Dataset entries
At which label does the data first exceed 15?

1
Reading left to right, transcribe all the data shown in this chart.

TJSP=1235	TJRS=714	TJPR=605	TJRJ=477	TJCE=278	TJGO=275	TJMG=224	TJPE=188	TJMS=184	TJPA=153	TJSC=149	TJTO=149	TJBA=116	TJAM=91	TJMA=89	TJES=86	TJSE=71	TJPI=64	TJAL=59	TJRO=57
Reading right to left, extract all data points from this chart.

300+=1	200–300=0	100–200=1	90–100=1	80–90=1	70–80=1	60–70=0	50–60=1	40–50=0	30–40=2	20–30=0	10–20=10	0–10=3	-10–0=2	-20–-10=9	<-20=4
* * *
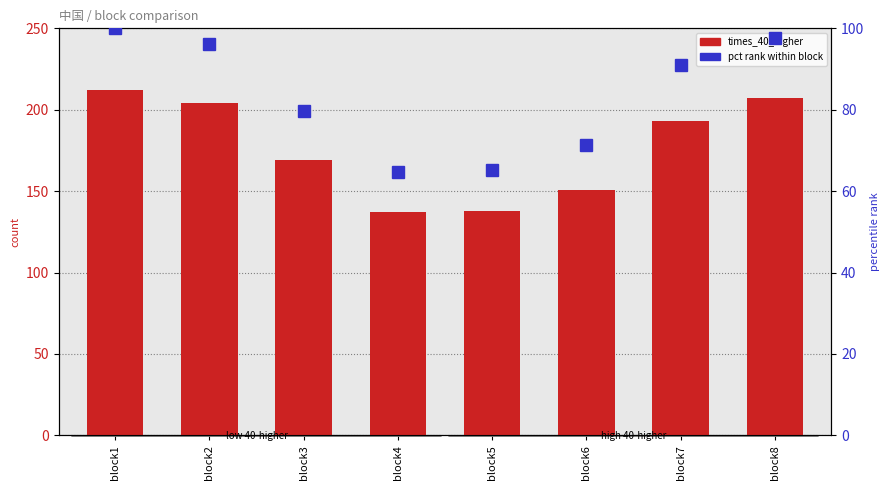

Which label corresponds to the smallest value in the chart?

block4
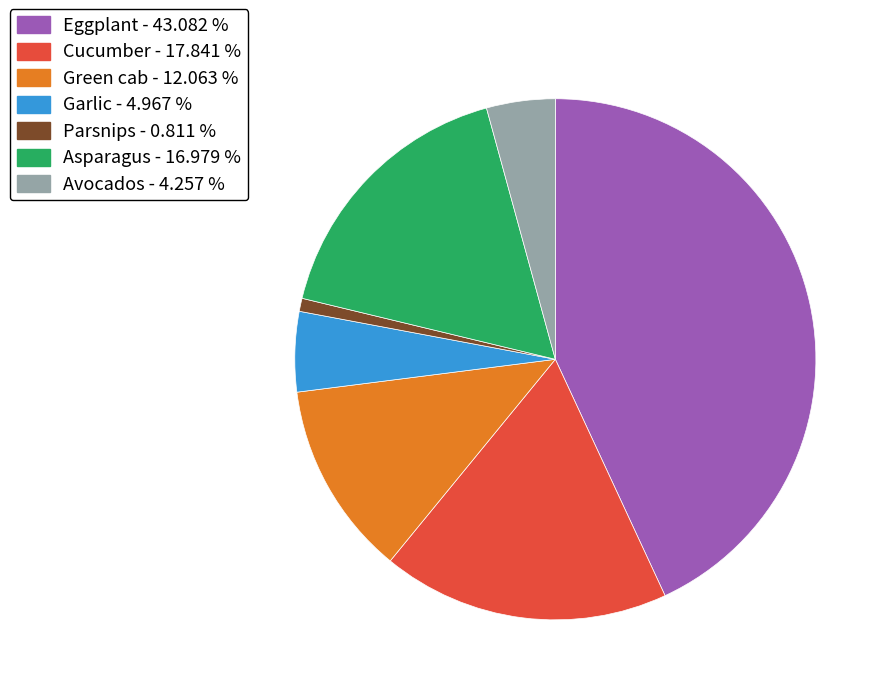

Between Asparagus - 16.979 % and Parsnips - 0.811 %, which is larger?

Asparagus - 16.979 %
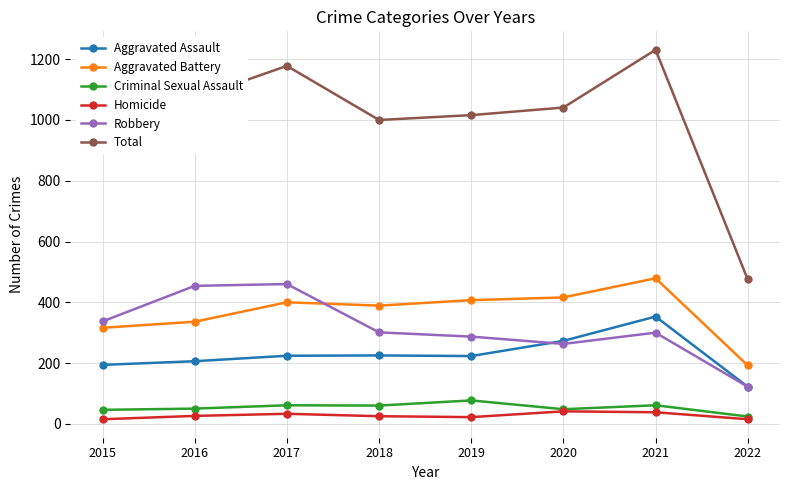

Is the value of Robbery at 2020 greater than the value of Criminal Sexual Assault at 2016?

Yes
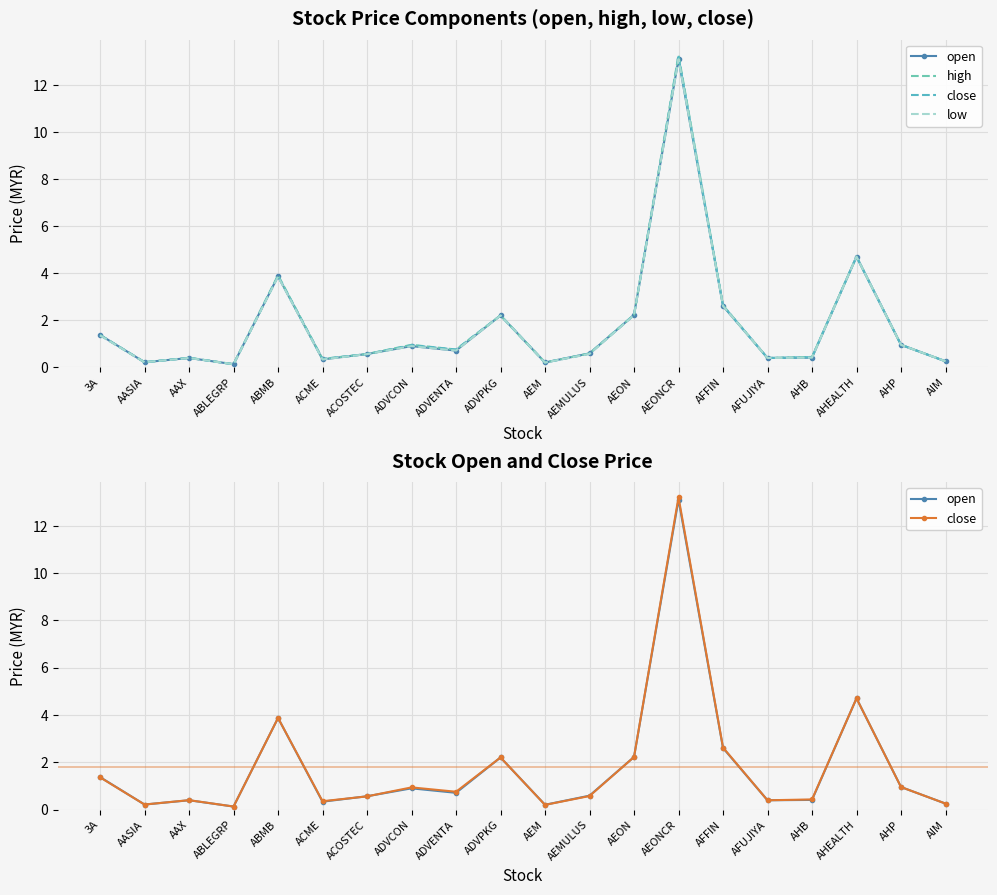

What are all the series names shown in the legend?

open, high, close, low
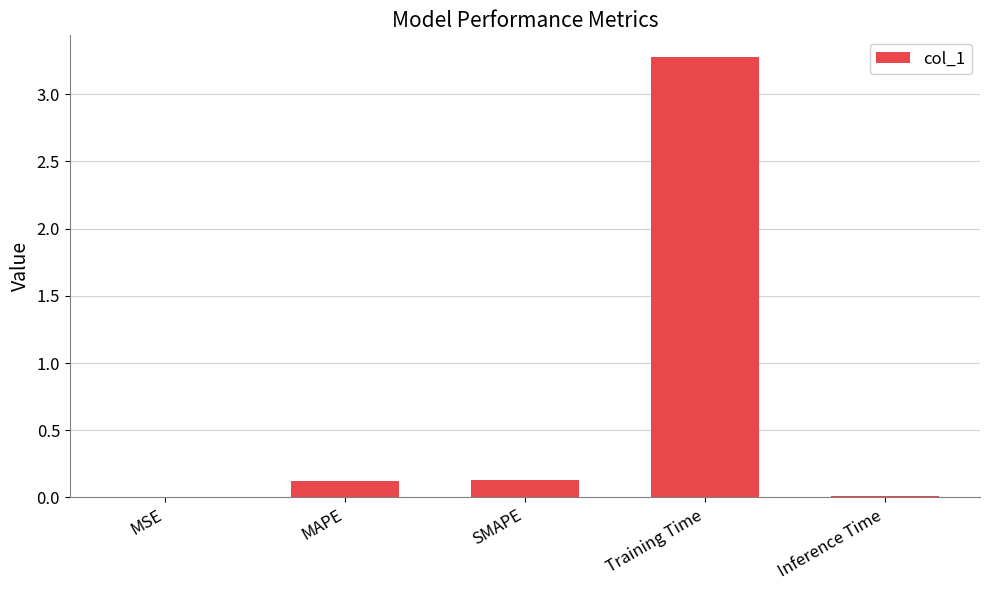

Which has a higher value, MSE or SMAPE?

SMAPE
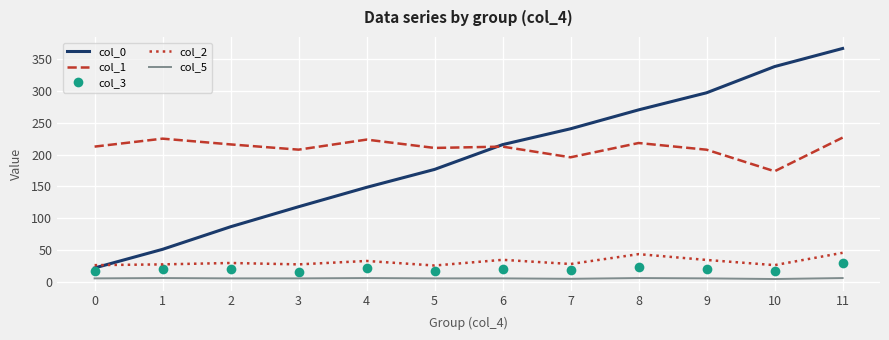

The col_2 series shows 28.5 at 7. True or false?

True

Exercise requirements >>
Rewrite the lines from the one with "At which label does the data first exceed 15?" to the one with "Reading right to", replacing "chart" with "graph" and leaving everything else unchanged.

Expected output >>
At which label does the data first exceed 15?

1
Reading left to right, transcribe all the data shown in this graph.

TJSP=1235	TJRS=714	TJPR=605	TJRJ=477	TJCE=278	TJGO=275	TJMG=224	TJPE=188	TJMS=184	TJPA=153	TJSC=149	TJTO=149	TJBA=116	TJAM=91	TJMA=89	TJES=86	TJSE=71	TJPI=64	TJAL=59	TJRO=57
Reading right to left, extract all data points from this graph.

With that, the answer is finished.